_PROBLEM_
Locate each line in the records that contains the word "inferior" and copy those lines out.

* begin THE INPUT *

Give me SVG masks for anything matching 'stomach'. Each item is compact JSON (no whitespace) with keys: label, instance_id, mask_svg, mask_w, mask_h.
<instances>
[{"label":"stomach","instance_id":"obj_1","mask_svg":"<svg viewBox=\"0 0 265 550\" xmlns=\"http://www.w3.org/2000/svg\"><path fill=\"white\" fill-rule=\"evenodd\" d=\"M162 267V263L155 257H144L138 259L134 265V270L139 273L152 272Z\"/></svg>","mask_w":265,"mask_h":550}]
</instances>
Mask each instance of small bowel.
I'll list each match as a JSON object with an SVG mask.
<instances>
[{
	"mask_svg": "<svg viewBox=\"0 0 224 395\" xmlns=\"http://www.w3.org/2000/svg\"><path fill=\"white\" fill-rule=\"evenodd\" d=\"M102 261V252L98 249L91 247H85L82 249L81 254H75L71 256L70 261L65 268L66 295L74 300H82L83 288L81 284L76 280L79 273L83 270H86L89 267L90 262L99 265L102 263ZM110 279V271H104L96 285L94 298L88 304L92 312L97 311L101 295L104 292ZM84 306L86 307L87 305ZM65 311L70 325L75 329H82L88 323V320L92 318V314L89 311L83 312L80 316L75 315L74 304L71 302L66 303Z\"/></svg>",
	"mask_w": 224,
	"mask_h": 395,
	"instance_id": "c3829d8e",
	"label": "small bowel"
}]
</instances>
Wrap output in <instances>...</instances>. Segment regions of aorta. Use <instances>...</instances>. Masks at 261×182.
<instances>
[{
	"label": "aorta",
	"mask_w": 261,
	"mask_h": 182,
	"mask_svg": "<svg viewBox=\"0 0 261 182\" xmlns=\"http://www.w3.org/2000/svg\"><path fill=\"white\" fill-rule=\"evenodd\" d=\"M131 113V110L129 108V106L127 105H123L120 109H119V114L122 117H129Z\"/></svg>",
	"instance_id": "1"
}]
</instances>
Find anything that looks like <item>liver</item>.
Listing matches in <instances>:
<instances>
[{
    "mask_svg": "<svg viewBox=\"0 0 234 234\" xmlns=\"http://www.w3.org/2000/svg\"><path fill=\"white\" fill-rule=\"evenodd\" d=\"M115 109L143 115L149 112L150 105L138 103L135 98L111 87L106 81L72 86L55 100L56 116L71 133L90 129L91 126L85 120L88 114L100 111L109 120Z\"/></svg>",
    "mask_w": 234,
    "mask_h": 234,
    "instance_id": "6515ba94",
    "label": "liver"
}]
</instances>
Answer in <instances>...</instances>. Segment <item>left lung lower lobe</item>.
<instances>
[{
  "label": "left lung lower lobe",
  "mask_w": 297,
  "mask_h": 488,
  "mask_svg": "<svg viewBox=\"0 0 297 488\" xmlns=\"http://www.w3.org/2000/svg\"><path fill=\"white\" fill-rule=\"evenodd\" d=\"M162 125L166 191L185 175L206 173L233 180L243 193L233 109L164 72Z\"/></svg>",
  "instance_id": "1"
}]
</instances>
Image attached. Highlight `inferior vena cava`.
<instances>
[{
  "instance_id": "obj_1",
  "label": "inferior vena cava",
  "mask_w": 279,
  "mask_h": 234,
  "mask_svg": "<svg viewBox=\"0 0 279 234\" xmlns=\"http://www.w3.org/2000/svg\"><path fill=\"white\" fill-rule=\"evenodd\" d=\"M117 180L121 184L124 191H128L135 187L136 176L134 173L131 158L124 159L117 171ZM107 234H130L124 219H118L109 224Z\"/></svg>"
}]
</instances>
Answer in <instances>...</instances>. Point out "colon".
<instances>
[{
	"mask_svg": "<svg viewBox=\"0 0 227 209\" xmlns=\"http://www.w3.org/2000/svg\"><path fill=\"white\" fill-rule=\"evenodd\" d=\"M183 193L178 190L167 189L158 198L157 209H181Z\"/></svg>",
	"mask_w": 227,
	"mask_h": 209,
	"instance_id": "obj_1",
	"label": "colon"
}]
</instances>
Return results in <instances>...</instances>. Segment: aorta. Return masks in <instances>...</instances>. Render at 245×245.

* end THE INPUT *

_THE OUTPUT_
Image attached. Highlight `inferior vena cava`.
  "label": "inferior vena cava",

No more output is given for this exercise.